'The Good Wife' Wants To Be an Ex-Wife
Fed up with her husband's philandering, Alicia finally blows a fuse. But will this, too, pass?

CBS
The fat is finally in the fire. After months of often sublime forbearance, Alicia blows a fuse. Having learned that Peter's apparently compulsive womanizing swept Kalinda on to his dance card—many years before Kalinda became one of Lockhart & Gardner's legal investigators—Alicia manages, in what appears to be about 15 minutes, to find and rent a small downtown apartment, pack Peter's belongings into cardboard cartons, have those cartons picked up and delivered to the new apartment, then arrange to meet Peter there so that she can hand him the keys and tell him their marriage is over.
Not surprisingly, Peter is taken aback, and once again penitent, but their conversation quickly spirals into anger and the two part with the requisite door-slamming. Shall this, too, pass? We have three (or is it two?) weeks to find out, say the program's producers.
Domestic sturm and drang aside, Alicia demonstrates that a surgeon who has removed her client from a list of liver transplant prospects is prejudiced against tattooed heavy drinkers and has earmarked an available liver for an aging but generous contributor to the hospital where the surgeon works.
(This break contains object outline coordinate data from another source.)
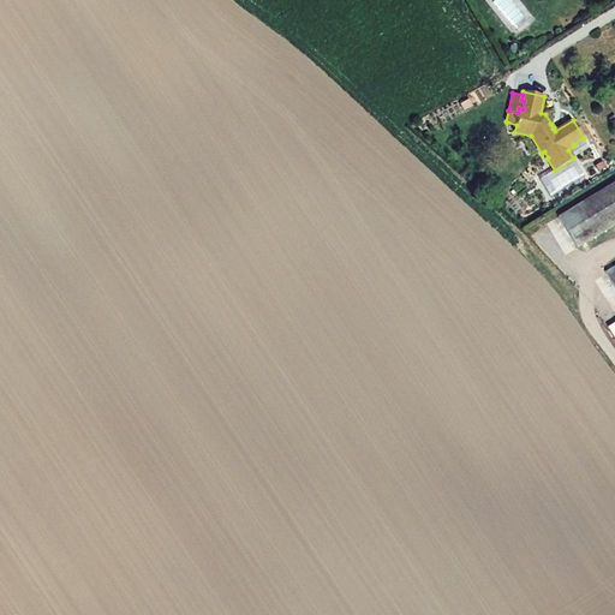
[(460,103),(464,109),(471,106),(469,100),(460,103)]
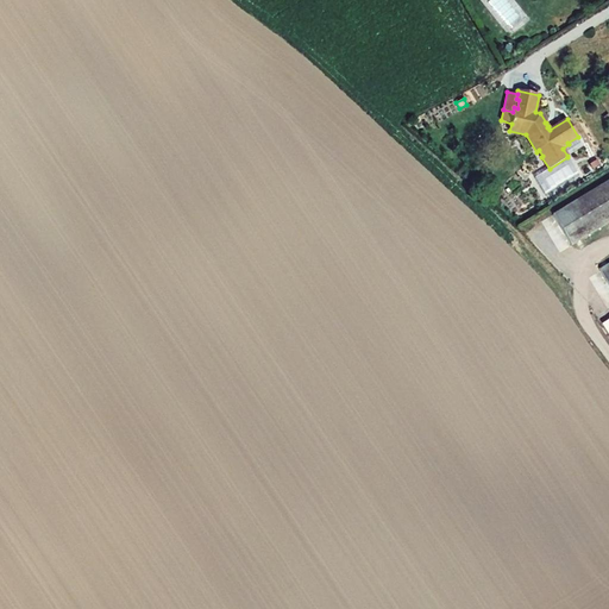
[(567,156),(584,145),(578,137),(567,143),(569,144),(563,149),(567,156)]
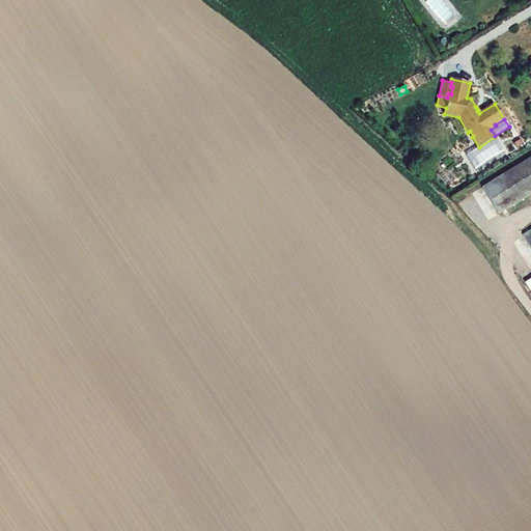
[(530,157),(481,188),(498,214),(530,193),(530,157)]
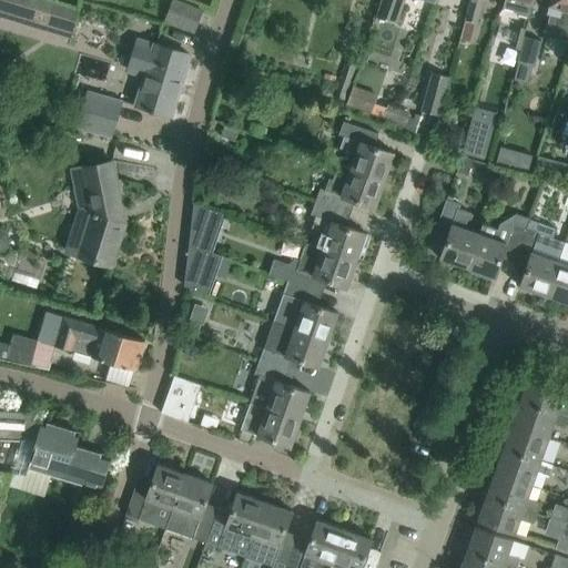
[(0,0),(0,16),(71,38),(79,9),(48,0),(0,0)]
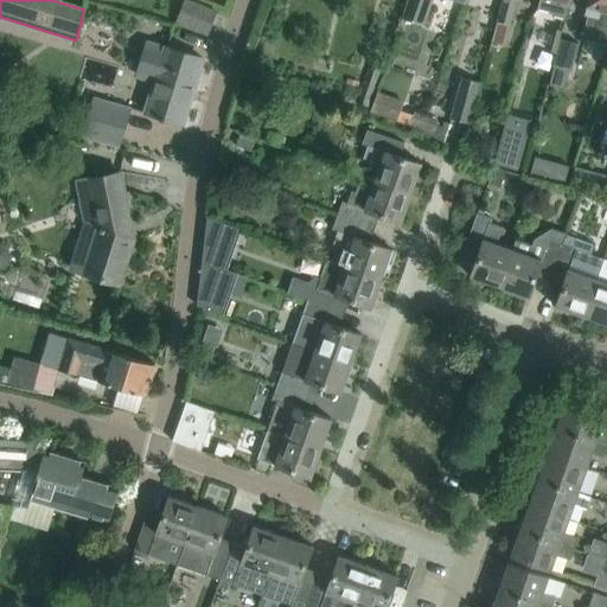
[(183,0),(176,21),(208,33),(216,11),(189,0),(183,0)]
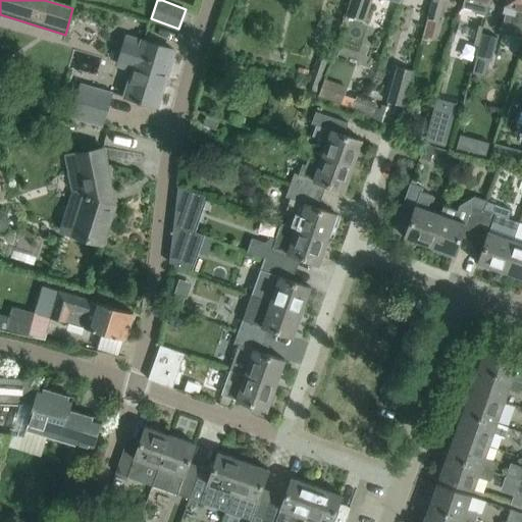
[(390,0),(401,3),(401,0),(350,0),(345,15),(362,21),(369,0),(390,0)]
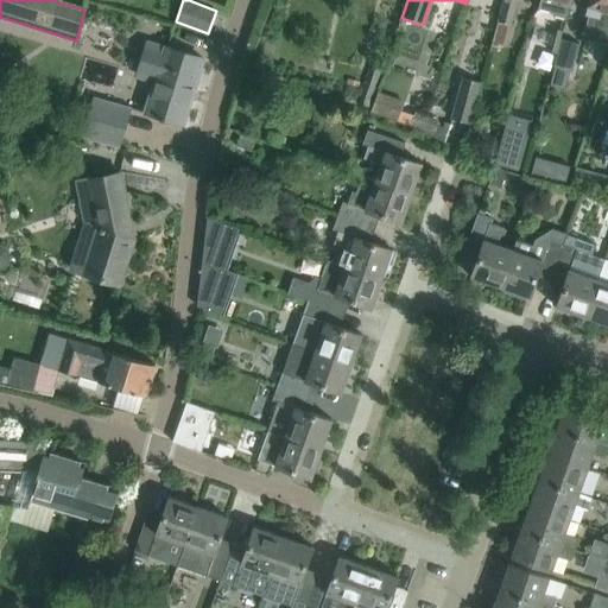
[(502,0),(491,50),(505,46),(511,25),(512,25),(518,0),(502,0)]
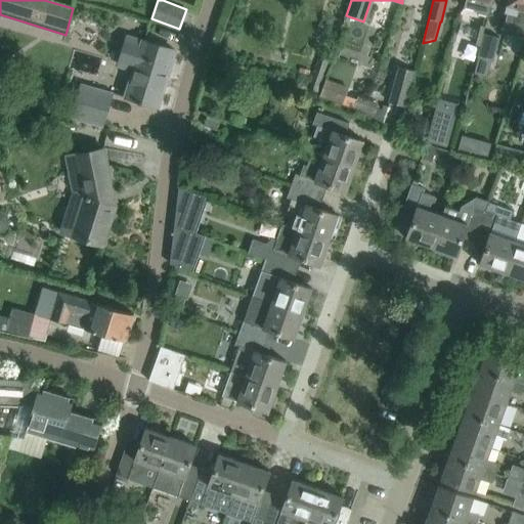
[(488,17),(492,0),(466,0),(465,8),(476,11),(477,14),(488,17)]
In defending her client's right to be next in line for a liver transplant, Alicia has to deflect a number of dubious ploys on the part of Martha Plimpton, the opposing attorney.
Alicia must also endure a scolding from Peter's mother, a tearful confrontation with her heartbroken children, and the forever looming figure of Cary who, now unemployed, considers resuming his career at Lockhart & Gardner—unless Peter, in a grim final scene, decides to keep him on the State's Attorney staff, essentially because of his adversarial relationship with Alicia.